`majority-min-cap` default value

We in our team are currently thinking if we dare to change the default setting

akka.cluster.sharding.distributed-data.majority-min-cap = 5

Set in config https://github.com/akka/akka/blob/master/akka-cluster-sharding/src/main/resources/reference.conf#L157

Which frequently makes Akka sharding stuck on rolling update of <5 nodes cluster.

I wonder, what is the specific “bad” scenario this value should prevent? Why simple majority, e.g. 3/5, don’t work for small clusters (so majority-min-cap would be something like 2)?

majority-min-cap=5 means that it will write and read to more nodes in small clusters. For example in a cluster of 5 nodes it would use 3 for ordinary majority write/read, but with majority-min-cap=5 it would use all 5. In a cluster that is not changing it’s size majority would be enough, but this is to reduce the risk of that writes are “lost” in small clusters that are changing between the write and the read.

For example 5 nodes, N1, N2, …N5. The write goes to N1, N2 and N3. Right after that all those 3 nodes are shutdown before the information is disseminated to N4 and N5. Maybe a few more are joining in a rolling update. That could result in that the write is “lost”. With majority-min-cap=5 the write will also update N4 and N5.

It’s rather unlikely to happen because it’s disseminated to all nodes right afterwards because and it’s enough to read from one of the nodes with the latest information.

I think we choose a conservative default to be on the safe side.
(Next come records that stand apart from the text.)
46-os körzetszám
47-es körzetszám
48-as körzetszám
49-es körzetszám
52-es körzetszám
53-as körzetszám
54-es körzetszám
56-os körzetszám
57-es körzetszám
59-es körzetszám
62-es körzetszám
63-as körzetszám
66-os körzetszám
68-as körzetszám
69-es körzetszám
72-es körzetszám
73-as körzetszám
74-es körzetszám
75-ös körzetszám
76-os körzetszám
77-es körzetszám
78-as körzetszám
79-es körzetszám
Reducing it to 3 would probably be enough if you have a good rolling update strategy in place, e.g. leaving the oldest until last and not shutting down too many at the same time.

What do you mean by stuck? Stuck as in that it never recovers, or just takes some extra time? It should never be completely stuck because of this. If that is what you see you are missing something, such as a proper downing strategy, or there is a bug in Akka. If it’s the latter it would be good if you can create an issue, share logs and assist in investigation.

Thanks for the elaborate reply!

Yep It’s not getting stuck completely , just we observe this for some time:

...Trying to register to coordinator at [ActorSelection[Anchor(...), Path(...)]], but no acknowledgement. Total [92] buffered messages. [Coordinator [Member(address = ..., dataCenter =..., status = Up)] is reachable.]

After few minutes it gets back to normal, I guess when the “register shard region” write is disseminated to at least majority-min-cap nodes. So it’s about having rolling upgrade with no availability gaps rather than some show stopper deadlock.

I like your detailization of lost write, probably leaving the oldest until last is a great idea indeed (and we already start new nodes before we shut down the olds). Thank you!

Patrik, just one more thing to clarify, we want to keep the oldest node because it probably hosts the shard coordinator right?

Minutes, that is alarming. Is the graceful leaving successful or does it fall back to unreachable and downing?

Yes, coordinator is a cluster singleton and running on oldest node. Good to only have one coordinator hand over instead of several.